Here comes the sun
In a tiny Georgia town, a solar farm is producing big energy.
Mon, Aug 09 2010 at 3:38 PM
HELPING HIMSELF: Trey Pippin, a local pecan farmer, built the 200-kilowatt solar farm in April to help lower the cost of irrigating his 300-acre pecan orchard. (Photo courtesy of Georgia Power)
In Arlington, in southwest Georgia, life moves slowly. Most motorists passing through this farming community on highways 62 and 216 are headed east to Albany.
For many of the 1,500 residents, the most excitement comes from conversations in the new Dollar General or at Taylor’s, a grocery store a few blocks west of downtown.
But this tiny town is the home of something big, and it’s causing quite a stir. Hidden in a pecan orchard just outside the city limits on Highway 62 lies the largest private commercial solar farm in Georgia.
Trey Pippin, a local pecan farmer, built the 200-kilowatt solar farm in April to help lower the cost of irrigating his 300-acre pecan orchard.
Though the solar farm has caused some hoopla around this sleepy town, it has caused even more of a stir for Georgia Power. Pippin’s solar farm, which began operating in May, has given the company’s Green Energy program a big boost.
“His solar farm is the largest in the Green Energy program, and projects like this help us build our program,” said Wilson Mallard, manager of the Green Energy program. “As the Green Energy Program grows, we will need more solar projects like this one.”
Constructed of 836 Suniva photovoltaic panels, the solar farm can generate more than 310,000 kilowatt-hours (kWh) of energy annually. Pippin will sell the energy to Georgia Power under a five-year contract.
Pippin’s solar farm is one of two in the state generating more than 100 kWh. Savannah dermatologist Dr. Sidney Smith and Brunswick pathologist Dr. Pat Godbey recently built a 132-kWh solar farm near Statesboro.
“One of the challenges for the company is having enough capacity available,” said Mallard. “We are only allowed to buy as much premium-priced (17 cents per kilowatt-hour) solar as we can sell in Premium Green Energy, so the more customers we get to support the program, the more we can buy.”
State regulations limit Georgia Power to purchases of solar energy from commercial systems to 100 kW or less, so Pippin’s farm is divided into five sections. The first one is 100 kW, and the other four are 25 kW each.
Pippin’s solar system is generating between 1,000 to 1,100 kWh daily.
“I have been very pleased with its performance, and I have been very pleased with the help I have received from Georgia Power,” said Pippin. “I think it has been a growing experience for me and Georgia Power.”
Pippin said the drought that gripped the state between 2008 and 2009 forced him to look at alternative energy options to run his irrigation system. Officials at the U.S. Department of Agriculture mentioned that solar power might be an option, and Georgia Power had a program to support it.
“I quickly called Georgia Power, and we started the process of putting a plan together,” he said. “Georgia Power’s interest in the program gave me a lot of confidence that I was doing the right thing.”
State and federal tax credits helped Pippin offset some of the initial costs to install the solar system. Businesses can qualify for up to $500,000 in tax credits for solar electric systems; homeowners can get up to $10,500.
The solar farm was built by ESA Renewables, a Florida-based solar system provider, in 30 days.
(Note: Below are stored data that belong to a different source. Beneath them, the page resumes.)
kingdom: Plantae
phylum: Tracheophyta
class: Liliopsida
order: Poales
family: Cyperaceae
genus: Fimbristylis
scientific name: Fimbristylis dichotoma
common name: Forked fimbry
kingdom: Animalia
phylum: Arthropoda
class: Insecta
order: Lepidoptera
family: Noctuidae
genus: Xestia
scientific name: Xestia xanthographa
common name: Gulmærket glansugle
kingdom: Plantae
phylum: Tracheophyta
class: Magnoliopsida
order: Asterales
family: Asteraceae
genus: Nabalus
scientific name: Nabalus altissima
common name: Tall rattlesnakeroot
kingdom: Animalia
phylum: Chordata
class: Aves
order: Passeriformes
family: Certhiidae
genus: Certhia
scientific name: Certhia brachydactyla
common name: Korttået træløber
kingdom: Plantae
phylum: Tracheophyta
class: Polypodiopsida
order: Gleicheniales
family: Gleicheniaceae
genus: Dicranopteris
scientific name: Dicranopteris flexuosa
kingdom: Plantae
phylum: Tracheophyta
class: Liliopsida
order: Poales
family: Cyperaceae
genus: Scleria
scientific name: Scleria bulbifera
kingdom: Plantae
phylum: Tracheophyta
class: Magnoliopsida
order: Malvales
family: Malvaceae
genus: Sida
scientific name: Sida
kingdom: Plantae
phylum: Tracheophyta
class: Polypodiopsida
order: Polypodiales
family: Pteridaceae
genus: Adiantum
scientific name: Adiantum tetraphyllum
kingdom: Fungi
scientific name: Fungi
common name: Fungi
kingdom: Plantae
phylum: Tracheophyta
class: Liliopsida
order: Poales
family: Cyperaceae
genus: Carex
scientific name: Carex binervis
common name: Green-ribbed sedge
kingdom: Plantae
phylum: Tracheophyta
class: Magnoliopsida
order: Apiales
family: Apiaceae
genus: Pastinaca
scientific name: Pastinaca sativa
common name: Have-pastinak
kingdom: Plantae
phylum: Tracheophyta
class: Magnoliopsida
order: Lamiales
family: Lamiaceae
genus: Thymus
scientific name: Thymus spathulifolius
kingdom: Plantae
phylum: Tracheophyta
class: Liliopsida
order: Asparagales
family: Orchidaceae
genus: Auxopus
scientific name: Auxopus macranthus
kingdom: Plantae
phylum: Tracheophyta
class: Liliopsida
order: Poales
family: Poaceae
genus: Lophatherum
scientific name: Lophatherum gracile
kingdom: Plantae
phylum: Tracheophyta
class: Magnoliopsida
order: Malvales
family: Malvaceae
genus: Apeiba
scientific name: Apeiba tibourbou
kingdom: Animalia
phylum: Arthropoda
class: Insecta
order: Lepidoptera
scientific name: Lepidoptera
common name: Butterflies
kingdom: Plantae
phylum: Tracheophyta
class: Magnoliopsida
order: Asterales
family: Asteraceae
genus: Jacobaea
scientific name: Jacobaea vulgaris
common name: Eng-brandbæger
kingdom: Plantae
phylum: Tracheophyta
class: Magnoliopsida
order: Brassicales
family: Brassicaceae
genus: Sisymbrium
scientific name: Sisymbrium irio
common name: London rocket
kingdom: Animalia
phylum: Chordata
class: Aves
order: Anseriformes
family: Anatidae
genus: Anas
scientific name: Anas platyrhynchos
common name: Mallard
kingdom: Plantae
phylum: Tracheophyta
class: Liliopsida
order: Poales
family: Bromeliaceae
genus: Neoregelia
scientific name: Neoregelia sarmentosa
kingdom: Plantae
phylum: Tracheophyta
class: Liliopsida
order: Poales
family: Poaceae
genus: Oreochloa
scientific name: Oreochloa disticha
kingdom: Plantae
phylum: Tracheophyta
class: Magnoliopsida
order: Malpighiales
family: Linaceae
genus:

Georgia Power engineers worked to integrate the company’s infrastructure with the infrastructure of the solar system.
“We had to figure out how to integrate the two-phase system that was out here to a three-phase system, and do it safely and reliably,” said Henry Lee Everson, Albany engineering supervisor.
Everson said teamwork from various departments, including distribution, transmission and metering, allowed the company to create a seamless integration of the two systems.
“I think we did a pretty good job,” said Everson. “It has been running smoothly.”
The panels absorb solar energy, which is collected and converted into alternating current. That current goes into the grid. A monitoring system tracks how much the system produces throughout the day.
Scott Gentry, distributed generation project manager, said solar has its limits, but the company is committed to solar in Georgia where it makes sense. In July, the state Public Service Commission approved Georgia Power’s plan to build up to one megawatt of solar across the state for research and development purposes, so the company can learn more about building solar resources.
“Solar has a 15 percent to 18 percent efficiency in Georgia and the Southeast because it does not produce at night, and other factors, including cloud cover and high humidity, can reduce the panels’ productivity,” said Gentry. “But we want to add as much solar to our system as we can, and these solar farms are helping us achieve our goal.”
This story was reported by Carey Adams.